Exercise description:
Transcribe the listing word for word. Begin at its first line and end with the line containing "moved | bowl".

Information given:
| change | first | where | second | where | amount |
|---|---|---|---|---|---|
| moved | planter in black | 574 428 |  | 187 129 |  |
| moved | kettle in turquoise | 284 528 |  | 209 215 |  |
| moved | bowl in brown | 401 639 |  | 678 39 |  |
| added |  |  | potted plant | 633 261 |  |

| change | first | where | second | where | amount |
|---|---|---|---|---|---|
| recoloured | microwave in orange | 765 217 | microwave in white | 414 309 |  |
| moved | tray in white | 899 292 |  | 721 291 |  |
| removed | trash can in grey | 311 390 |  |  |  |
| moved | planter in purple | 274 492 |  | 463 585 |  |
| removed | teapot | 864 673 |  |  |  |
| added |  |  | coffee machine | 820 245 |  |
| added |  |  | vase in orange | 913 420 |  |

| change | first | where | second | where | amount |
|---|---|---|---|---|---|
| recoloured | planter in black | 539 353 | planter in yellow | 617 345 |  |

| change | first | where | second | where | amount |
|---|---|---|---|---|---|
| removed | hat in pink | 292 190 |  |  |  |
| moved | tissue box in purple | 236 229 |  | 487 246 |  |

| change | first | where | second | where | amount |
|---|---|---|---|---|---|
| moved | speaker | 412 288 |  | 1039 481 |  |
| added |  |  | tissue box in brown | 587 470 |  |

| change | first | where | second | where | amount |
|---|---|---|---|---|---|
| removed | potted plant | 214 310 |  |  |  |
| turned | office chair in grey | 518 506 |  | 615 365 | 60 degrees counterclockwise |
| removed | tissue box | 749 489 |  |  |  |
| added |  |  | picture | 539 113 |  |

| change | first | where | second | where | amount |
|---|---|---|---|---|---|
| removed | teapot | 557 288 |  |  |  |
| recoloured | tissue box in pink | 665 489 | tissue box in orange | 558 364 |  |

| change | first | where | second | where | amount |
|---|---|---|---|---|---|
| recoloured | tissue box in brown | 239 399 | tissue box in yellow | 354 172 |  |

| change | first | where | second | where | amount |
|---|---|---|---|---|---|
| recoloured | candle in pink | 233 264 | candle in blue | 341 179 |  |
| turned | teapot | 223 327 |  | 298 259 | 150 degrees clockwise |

Response:
| change | first | where | second | where | amount |
|---|---|---|---|---|---|
| moved | planter in black | 574 428 |  | 187 129 |  |
| moved | kettle in turquoise | 284 528 |  | 209 215 |  |
| moved | bowl in brown | 401 639 |  | 678 39 |  |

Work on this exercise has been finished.